The researchers inserted mimics of the microRNA miR-196 into MLL-AF9 leukemia cells to incorporate them into the cellular machinery. Mimics are strands RNA molecules designed to imitate natural miRNA molecules. Researchers then lysed (disassembled) the cells for analyses, which identified molecular targets of miR-196 in the leukemia cells.
After identifying miR-196 targets, the researchers genetically screened for miR-196 targets in AML cells in mice. These experiments concluded that certain microRNA targets are more important than others in the maintenance and spread of the LSCs that transform into malignant disease.
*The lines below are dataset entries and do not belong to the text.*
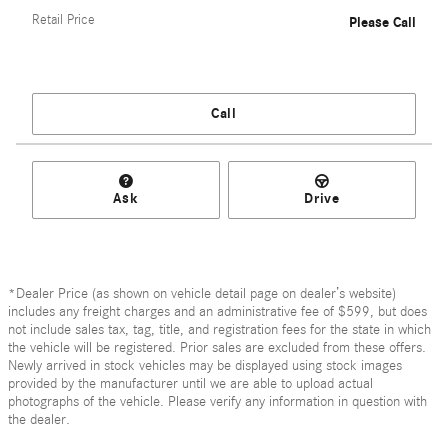
Retail Price
Please Call
Call
Ask
Drive
*Dealer Price (as shown on vehicle detail page on dealer’s website)
includes any freight charges and an administrative fee of $599, but does
not include sales tax, tag, title, and registration fees for the state in which
the vehicle will be registered. Prior sales are excluded from these offers.
Newly arrived in stock vehicles may be displayed using stock images
provided by the manufacturer until we are able to upload actual
photographs of the vehicle. Please verify any information in question with
the dealer.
Additional testing on the cells included computer-assisted analysis of the Molecular Signature Database (a shared multi-institutional research resource). This allowed the researchers to identify sets of genes that show up in high numbers in MLL-AF9 leukemia. This was followed up by additional biochemical testing on the cells. The tests revealed that miR-196 directly targets and inhibits a gene called Cdkn1b/p27Kip1 (cyclin-Dependent Kinase Inhibitor), which controls molecular programming in leukemia stem cell that allows them to maintain aggressive MLL-AF9 leukemia.
Grimes explained that normal blood stem cells (hematopoietic stem cells) are not able to withstand extensive cell division. The researchers discovered that when miR-196 targets Cdkn1b/p27Kip1, it accelerates MLL-AF9 progression by abnormally linking stem cell activity with the growth of leukemia cells.
Killing MLL-AF9 AML Cells
With the data suggesting elevation of p27Kip1 protein levels may be therapeutic to AML patients, researchers investigated a related molecular pathway in the cells that also regulates p27Kip1. This pathway yielded the eventual treatment target Skp2, which degrades the p27 protein and lowers its expression.
When the scientists used an experimental small molecule called SLZ P1041 that inhibits Skp2 on different human AML cell lines, it killed AML depending on the dosage used. Researchers write in their study that the approach “represents a new opportunity for AML therapeutics.”
The researchers also tested SLZ P1041 in combination treatment with other molecule inhibitors (IBET-151, Palbociclib and MI-1) to see if they could get a synergistic therapeutic effect on the AML cell lines. The preclinical data conclude the most consistent synergies were with the combination of SLZ P1041 and an inhibitor of the interaction between Menin and MLL (Menin-MLL) named MI-1.
The complete study is published in the Journal of Experimental Medicine.